Supplied material Block Start
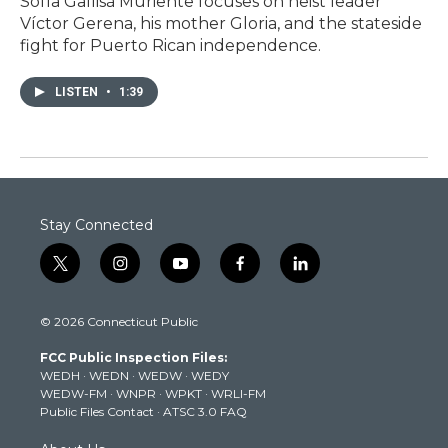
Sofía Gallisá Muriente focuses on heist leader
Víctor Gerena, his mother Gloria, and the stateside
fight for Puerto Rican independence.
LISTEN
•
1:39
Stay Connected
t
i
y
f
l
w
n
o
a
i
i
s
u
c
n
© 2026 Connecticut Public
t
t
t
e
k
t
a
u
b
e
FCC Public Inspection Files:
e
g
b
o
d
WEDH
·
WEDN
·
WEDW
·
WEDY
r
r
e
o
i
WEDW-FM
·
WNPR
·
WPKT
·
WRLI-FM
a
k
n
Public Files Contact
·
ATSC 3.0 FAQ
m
Supplied material Block End
Supplied material Block Start
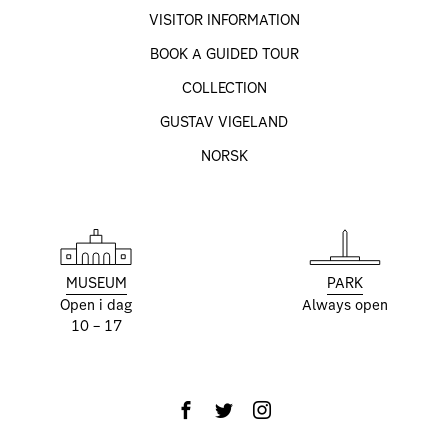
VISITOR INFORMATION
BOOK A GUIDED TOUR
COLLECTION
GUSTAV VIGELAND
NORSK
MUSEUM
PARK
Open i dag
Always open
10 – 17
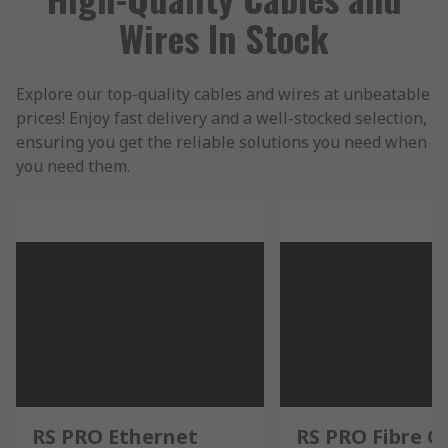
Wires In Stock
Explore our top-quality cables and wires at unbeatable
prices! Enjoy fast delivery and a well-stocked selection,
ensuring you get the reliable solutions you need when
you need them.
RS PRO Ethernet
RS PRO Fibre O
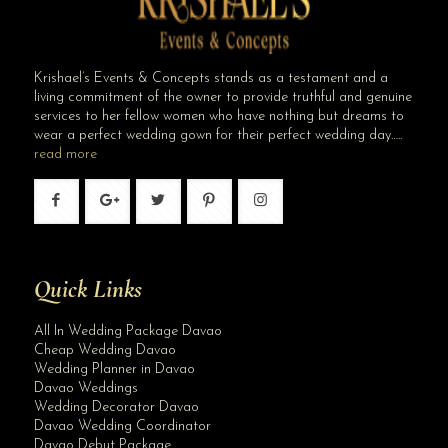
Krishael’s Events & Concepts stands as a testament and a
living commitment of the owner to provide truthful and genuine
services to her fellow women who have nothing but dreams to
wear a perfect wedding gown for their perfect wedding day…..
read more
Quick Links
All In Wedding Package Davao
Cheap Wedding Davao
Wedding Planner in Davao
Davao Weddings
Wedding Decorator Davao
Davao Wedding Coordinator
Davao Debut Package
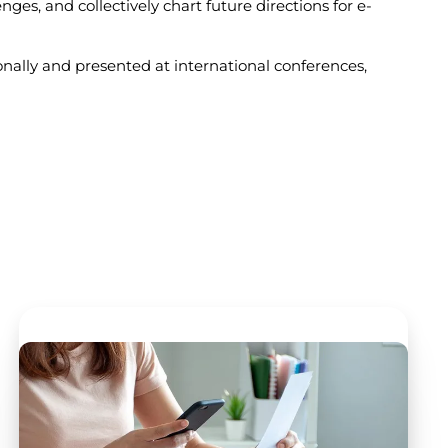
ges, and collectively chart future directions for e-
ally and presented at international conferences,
Supplied material Block End
What you will do:
Write out every row from the one containing "VISITOR INFORMATION" down to the one containing "RS PRO Fibre O", including both of those rows. Leave the pictures out of your answer.

Output of the exercise:
VISITOR INFORMATION
BOOK A GUIDED TOUR
COLLECTION
GUSTAV VIGELAND
NORSK
MUSEUM
PARK
Open i dag
Always open
10 – 17
Wires In Stock
Explore our top-quality cables and wires at unbeatable
prices! Enjoy fast delivery and a well-stocked selection,
ensuring you get the reliable solutions you need when
you need them.
RS PRO Ethernet
RS PRO Fibre O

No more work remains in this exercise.